According to Socrates, there can be no care without care for one’s soul. Therefore, we can take care of others or of external goods, only after having taken care of our internal needs, longings and desires. The current that moves the sea surface is within the depths of our soul. Do you think this reasoning is still valid, Valentina?
Matteo Nucci, writes
 
 
Instinctively, my answer would be yes. Yet, one should understand what these needs and desires are. One should discern the real ones from the induced ones—know oneself first. There are different ways, but they all have one thing in common, that is the courage to observe things as they are. Internal and external, emotional and physical, local and planetary matters. Then, one can see that self-care is connected with the care of the environment, which influences the body, which acts on the soul, like the private does on the public, and the sea depths on the sea surface. As such, care turns into virtuous responsibility.
Valentina Carnelutti, actress
  
 

 
 

Matteo Nucci was born in Rome in 1970. He studied ancient thought and published essays on Empedocles, Socrates and Plato and a new edition of the Symposium. In 2009 his first novel Sono comuni le cose degli amici was published by Ponte alle Grazie, and ended up finalist at the Strega Prize, followed in 2011 by Il toro non sbaglia mai (Ponte alle Grazie), a novel-essay on the world of modern bullfighting. In 2013 he published the narrative essay Le lacrime degli eroi (Einaudi), a journey into the Homeric heroes’ crying. In 2017, the novel È giusto obbedire alla notte (Ponte alle Grazie), again finalist at the Strega Prize, was released, followed by a new essay on the ancient Greek world L'abisso di Eros, indagine sulla seduzione da Omero a Platone (2018).
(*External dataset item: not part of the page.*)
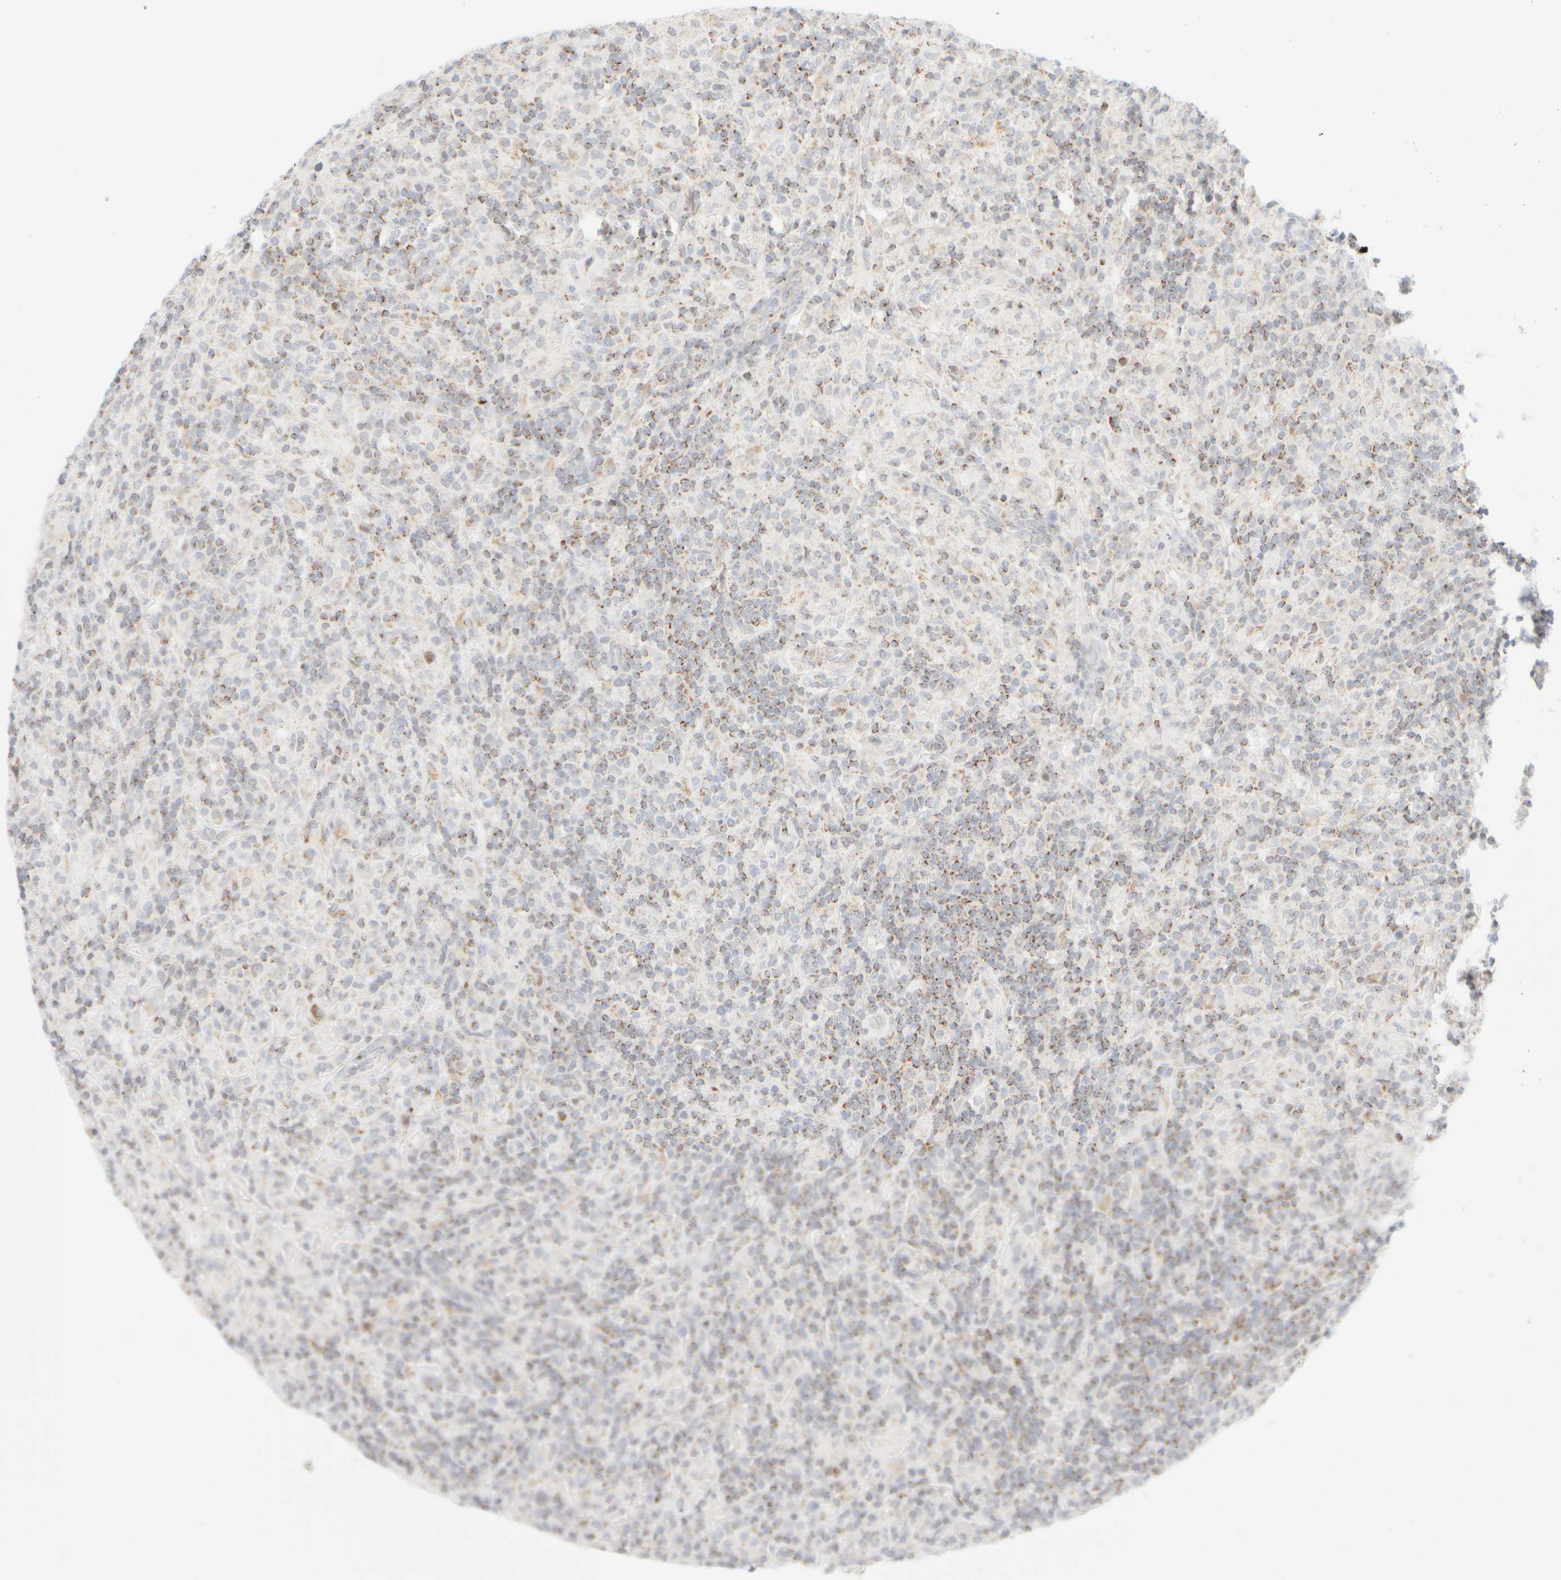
{"staining": {"intensity": "negative", "quantity": "none", "location": "none"}, "tissue": "lymphoma", "cell_type": "Tumor cells", "image_type": "cancer", "snomed": [{"axis": "morphology", "description": "Hodgkin's disease, NOS"}, {"axis": "topography", "description": "Lymph node"}], "caption": "Immunohistochemistry image of lymphoma stained for a protein (brown), which shows no positivity in tumor cells. (DAB (3,3'-diaminobenzidine) immunohistochemistry visualized using brightfield microscopy, high magnification).", "gene": "PPM1K", "patient": {"sex": "male", "age": 70}}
His stories have appeared in anthologies and magazines (especially oin Il Caffè Illustrato and Nuovi Argomenti) while articles and travel reports regularly appear on Il Venerdì di Repubblica.
 
Daughter of art, Valentina Carnelutti made her debut as theater performer in 1989. She made her debut in cinema with "Marta Singapore", a 1994 short film by Barbara Melega after which she worked, among others, with Gianni Zanasi for Nella mischia, she starred in Mi sei entrata nel cuore come un colpo di coltello by Cecilia Calvi, E allora Mambo! by Lucio Pellegrini, Ridley Scott's Hannibal, L’amore imperfetto by Giovanni Davide Maderna, La meglio gioventù by Marco Tullio Giordana. She played an episode of Giovanni Veronesi's Manuale d’amore 2 (subsequent chapters) and is the protagonist of Jimmy della collina by Enrico Pau and Sfiorarsi directed by Angelo Orlando (of which, together with the director, she is also the author of the screenplay). She was Barbara Balzerani in Aldo Moro, a tv movie directed by Gianluca Tavarelli, and a forced and neurotic telephonist in Tutta la vita davanti by Paolo Virzì. She also works as voice actor and featured in various Radio Rai program.